[Extracted data entries]

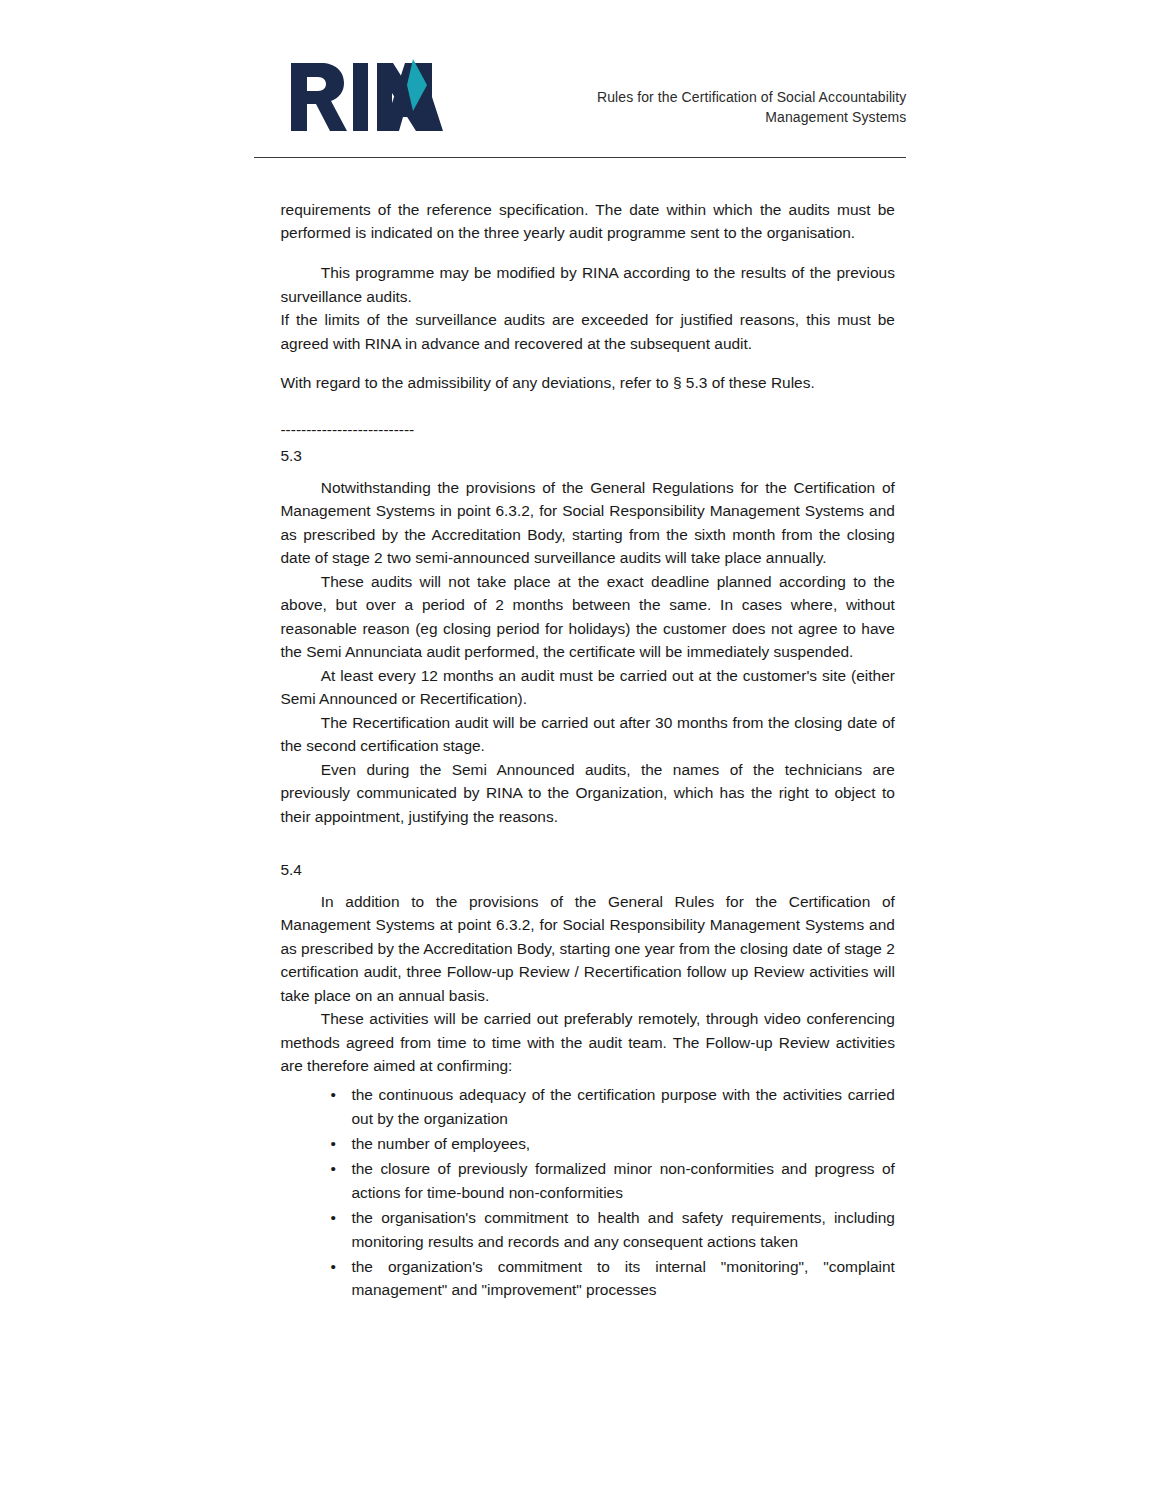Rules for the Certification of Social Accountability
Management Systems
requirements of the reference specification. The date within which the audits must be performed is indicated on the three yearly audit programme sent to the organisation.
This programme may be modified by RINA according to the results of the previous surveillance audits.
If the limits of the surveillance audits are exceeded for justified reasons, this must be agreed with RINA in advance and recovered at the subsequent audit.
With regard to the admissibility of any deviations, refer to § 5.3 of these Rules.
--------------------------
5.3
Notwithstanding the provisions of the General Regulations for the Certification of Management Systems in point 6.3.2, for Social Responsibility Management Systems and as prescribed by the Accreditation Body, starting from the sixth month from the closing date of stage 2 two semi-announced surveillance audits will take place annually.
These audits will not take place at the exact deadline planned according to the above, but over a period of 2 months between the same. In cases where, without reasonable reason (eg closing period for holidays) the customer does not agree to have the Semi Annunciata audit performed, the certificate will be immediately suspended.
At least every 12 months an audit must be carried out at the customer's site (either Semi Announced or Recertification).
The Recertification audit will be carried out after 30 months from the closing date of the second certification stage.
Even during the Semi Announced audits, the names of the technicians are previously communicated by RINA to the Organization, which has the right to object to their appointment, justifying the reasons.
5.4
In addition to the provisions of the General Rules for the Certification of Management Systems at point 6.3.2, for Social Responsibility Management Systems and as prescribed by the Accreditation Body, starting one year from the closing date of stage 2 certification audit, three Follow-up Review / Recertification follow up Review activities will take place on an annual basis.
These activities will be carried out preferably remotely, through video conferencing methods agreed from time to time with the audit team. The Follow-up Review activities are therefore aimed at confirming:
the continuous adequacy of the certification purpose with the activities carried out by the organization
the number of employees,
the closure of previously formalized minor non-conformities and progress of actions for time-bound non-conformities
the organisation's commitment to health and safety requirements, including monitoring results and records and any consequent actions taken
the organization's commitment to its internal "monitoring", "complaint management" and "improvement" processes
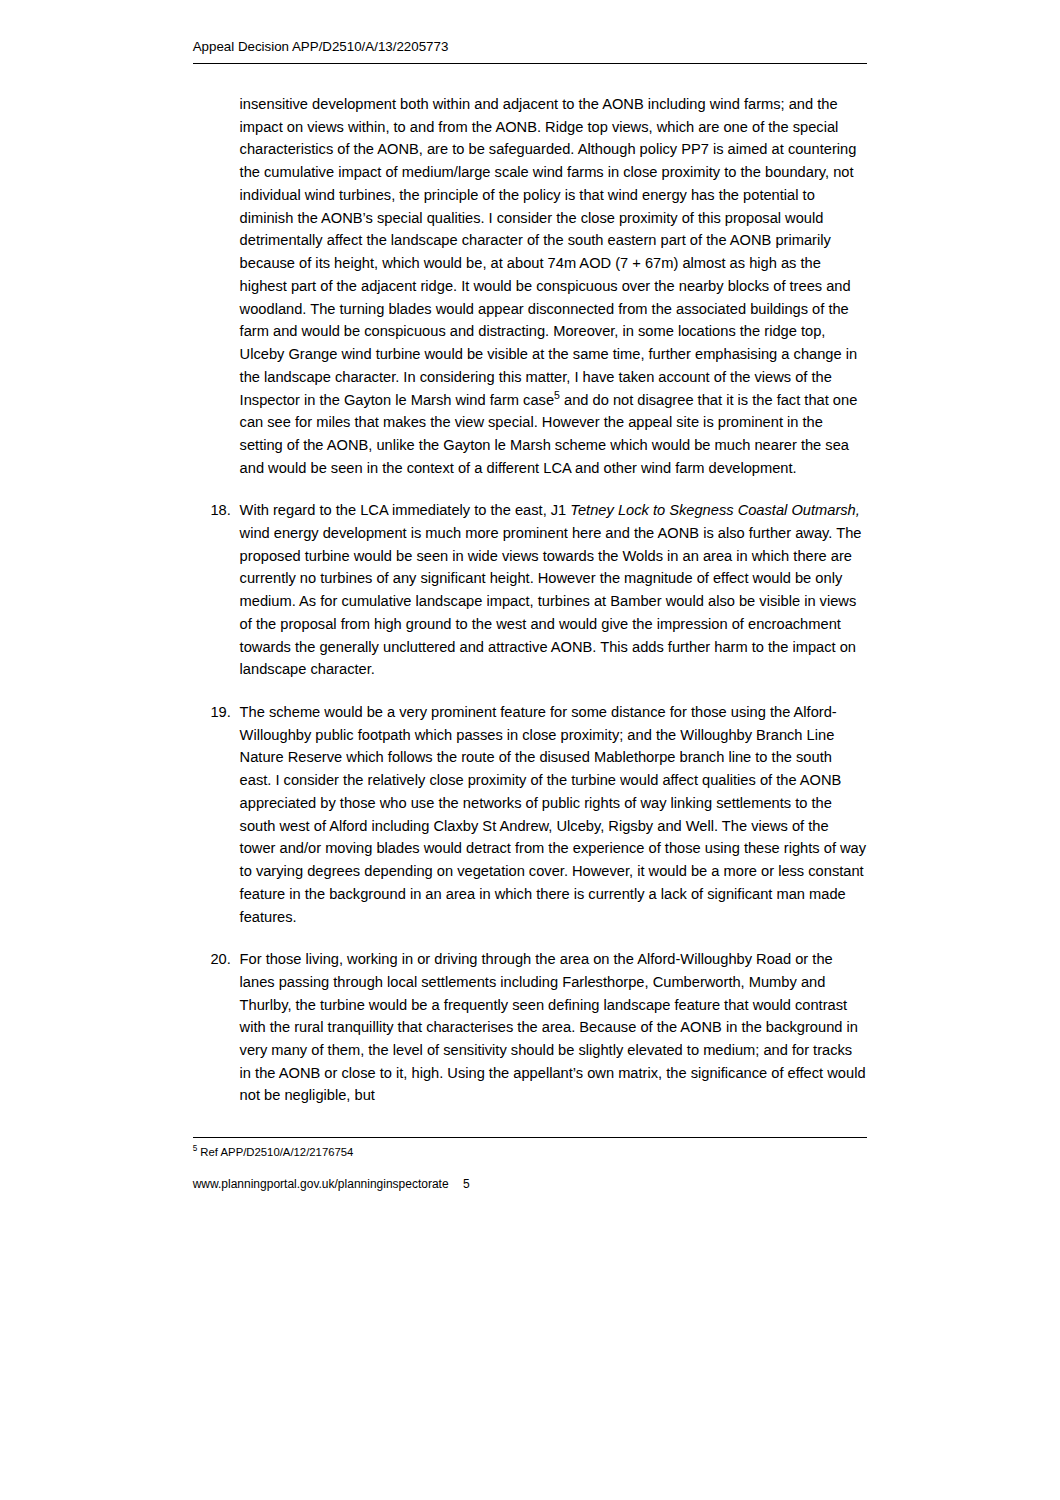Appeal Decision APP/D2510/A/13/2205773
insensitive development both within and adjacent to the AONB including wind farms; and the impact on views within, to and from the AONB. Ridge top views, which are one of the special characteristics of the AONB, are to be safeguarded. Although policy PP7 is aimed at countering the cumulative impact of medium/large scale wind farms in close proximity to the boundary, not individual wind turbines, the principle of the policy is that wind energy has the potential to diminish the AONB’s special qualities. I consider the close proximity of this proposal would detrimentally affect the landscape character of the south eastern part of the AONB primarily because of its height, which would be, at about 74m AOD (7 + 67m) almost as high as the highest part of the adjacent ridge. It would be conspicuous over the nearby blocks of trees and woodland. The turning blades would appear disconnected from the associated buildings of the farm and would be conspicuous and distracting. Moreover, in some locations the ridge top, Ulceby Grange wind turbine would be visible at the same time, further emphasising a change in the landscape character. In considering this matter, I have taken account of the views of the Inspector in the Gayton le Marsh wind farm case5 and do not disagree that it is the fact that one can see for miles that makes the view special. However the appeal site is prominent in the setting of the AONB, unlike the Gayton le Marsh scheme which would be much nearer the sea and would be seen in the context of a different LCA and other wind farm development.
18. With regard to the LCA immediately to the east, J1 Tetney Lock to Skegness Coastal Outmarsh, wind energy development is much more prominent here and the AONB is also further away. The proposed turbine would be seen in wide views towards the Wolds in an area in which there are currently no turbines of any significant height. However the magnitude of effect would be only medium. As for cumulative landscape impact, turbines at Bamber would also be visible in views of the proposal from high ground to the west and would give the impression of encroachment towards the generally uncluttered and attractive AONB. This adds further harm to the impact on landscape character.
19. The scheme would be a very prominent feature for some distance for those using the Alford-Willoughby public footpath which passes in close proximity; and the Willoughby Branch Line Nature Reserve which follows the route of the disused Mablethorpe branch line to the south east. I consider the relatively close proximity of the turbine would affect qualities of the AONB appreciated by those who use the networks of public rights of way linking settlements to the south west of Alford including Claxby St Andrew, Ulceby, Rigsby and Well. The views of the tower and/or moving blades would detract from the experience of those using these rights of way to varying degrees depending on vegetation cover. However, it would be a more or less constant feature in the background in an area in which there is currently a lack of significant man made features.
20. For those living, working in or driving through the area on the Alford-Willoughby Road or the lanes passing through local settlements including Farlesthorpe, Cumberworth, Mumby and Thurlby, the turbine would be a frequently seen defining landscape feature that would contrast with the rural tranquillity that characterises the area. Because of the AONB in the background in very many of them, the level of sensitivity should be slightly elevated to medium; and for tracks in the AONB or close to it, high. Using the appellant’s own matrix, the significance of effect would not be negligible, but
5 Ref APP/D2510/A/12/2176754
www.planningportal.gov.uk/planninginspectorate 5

§ Task item: Please transcribe each entry exactly, but skip any picture it holds.

§ Written response:
Rules for the Certification of Social Accountability
Management Systems
requirements of the reference specification. The date within which the audits must be performed is indicated on the three yearly audit programme sent to the organisation.
This programme may be modified by RINA according to the results of the previous surveillance audits.
If the limits of the surveillance audits are exceeded for justified reasons, this must be agreed with RINA in advance and recovered at the subsequent audit.
With regard to the admissibility of any deviations, refer to § 5.3 of these Rules.
--------------------------
5.3
Notwithstanding the provisions of the General Regulations for the Certification of Management Systems in point 6.3.2, for Social Responsibility Management Systems and as prescribed by the Accreditation Body, starting from the sixth month from the closing date of stage 2 two semi-announced surveillance audits will take place annually.
These audits will not take place at the exact deadline planned according to the above, but over a period of 2 months between the same. In cases where, without reasonable reason (eg closing period for holidays) the customer does not agree to have the Semi Annunciata audit performed, the certificate will be immediately suspended.
At least every 12 months an audit must be carried out at the customer's site (either Semi Announced or Recertification).
The Recertification audit will be carried out after 30 months from the closing date of the second certification stage.
Even during the Semi Announced audits, the names of the technicians are previously communicated by RINA to the Organization, which has the right to object to their appointment, justifying the reasons.
5.4
In addition to the provisions of the General Rules for the Certification of Management Systems at point 6.3.2, for Social Responsibility Management Systems and as prescribed by the Accreditation Body, starting one year from the closing date of stage 2 certification audit, three Follow-up Review / Recertification follow up Review activities will take place on an annual basis.
These activities will be carried out preferably remotely, through video conferencing methods agreed from time to time with the audit team. The Follow-up Review activities are therefore aimed at confirming:
the continuous adequacy of the certification purpose with the activities carried out by the organization
the number of employees,
the closure of previously formalized minor non-conformities and progress of actions for time-bound non-conformities
the organisation's commitment to health and safety requirements, including monitoring results and records and any consequent actions taken
the organization's commitment to its internal "monitoring", "complaint management" and "improvement" processes
Appeal Decision APP/D2510/A/13/2205773
insensitive development both within and adjacent to the AONB including wind farms; and the impact on views within, to and from the AONB. Ridge top views, which are one of the special characteristics of the AONB, are to be safeguarded. Although policy PP7 is aimed at countering the cumulative impact of medium/large scale wind farms in close proximity to the boundary, not individual wind turbines, the principle of the policy is that wind energy has the potential to diminish the AONB’s special qualities. I consider the close proximity of this proposal would detrimentally affect the landscape character of the south eastern part of the AONB primarily because of its height, which would be, at about 74m AOD (7 + 67m) almost as high as the highest part of the adjacent ridge. It would be conspicuous over the nearby blocks of trees and woodland. The turning blades would appear disconnected from the associated buildings of the farm and would be conspicuous and distracting. Moreover, in some locations the ridge top, Ulceby Grange wind turbine would be visible at the same time, further emphasising a change in the landscape character. In considering this matter, I have taken account of the views of the Inspector in the Gayton le Marsh wind farm case5 and do not disagree that it is the fact that one can see for miles that makes the view special. However the appeal site is prominent in the setting of the AONB, unlike the Gayton le Marsh scheme which would be much nearer the sea and would be seen in the context of a different LCA and other wind farm development.
18. With regard to the LCA immediately to the east, J1 Tetney Lock to Skegness Coastal Outmarsh, wind energy development is much more prominent here and the AONB is also further away. The proposed turbine would be seen in wide views towards the Wolds in an area in which there are currently no turbines of any significant height. However the magnitude of effect would be only medium. As for cumulative landscape impact, turbines at Bamber would also be visible in views of the proposal from high ground to the west and would give the impression of encroachment towards the generally uncluttered and attractive AONB. This adds further harm to the impact on landscape character.
19. The scheme would be a very prominent feature for some distance for those using the Alford-Willoughby public footpath which passes in close proximity; and the Willoughby Branch Line Nature Reserve which follows the route of the disused Mablethorpe branch line to the south east. I consider the relatively close proximity of the turbine would affect qualities of the AONB appreciated by those who use the networks of public rights of way linking settlements to the south west of Alford including Claxby St Andrew, Ulceby, Rigsby and Well. The views of the tower and/or moving blades would detract from the experience of those using these rights of way to varying degrees depending on vegetation cover. However, it would be a more or less constant feature in the background in an area in which there is currently a lack of significant man made features.
20. For those living, working in or driving through the area on the Alford-Willoughby Road or the lanes passing through local settlements including Farlesthorpe, Cumberworth, Mumby and Thurlby, the turbine would be a frequently seen defining landscape feature that would contrast with the rural tranquillity that characterises the area. Because of the AONB in the background in very many of them, the level of sensitivity should be slightly elevated to medium; and for tracks in the AONB or close to it, high. Using the appellant’s own matrix, the significance of effect would not be negligible, but
5 Ref APP/D2510/A/12/2176754
www.planningportal.gov.uk/planninginspectorate 5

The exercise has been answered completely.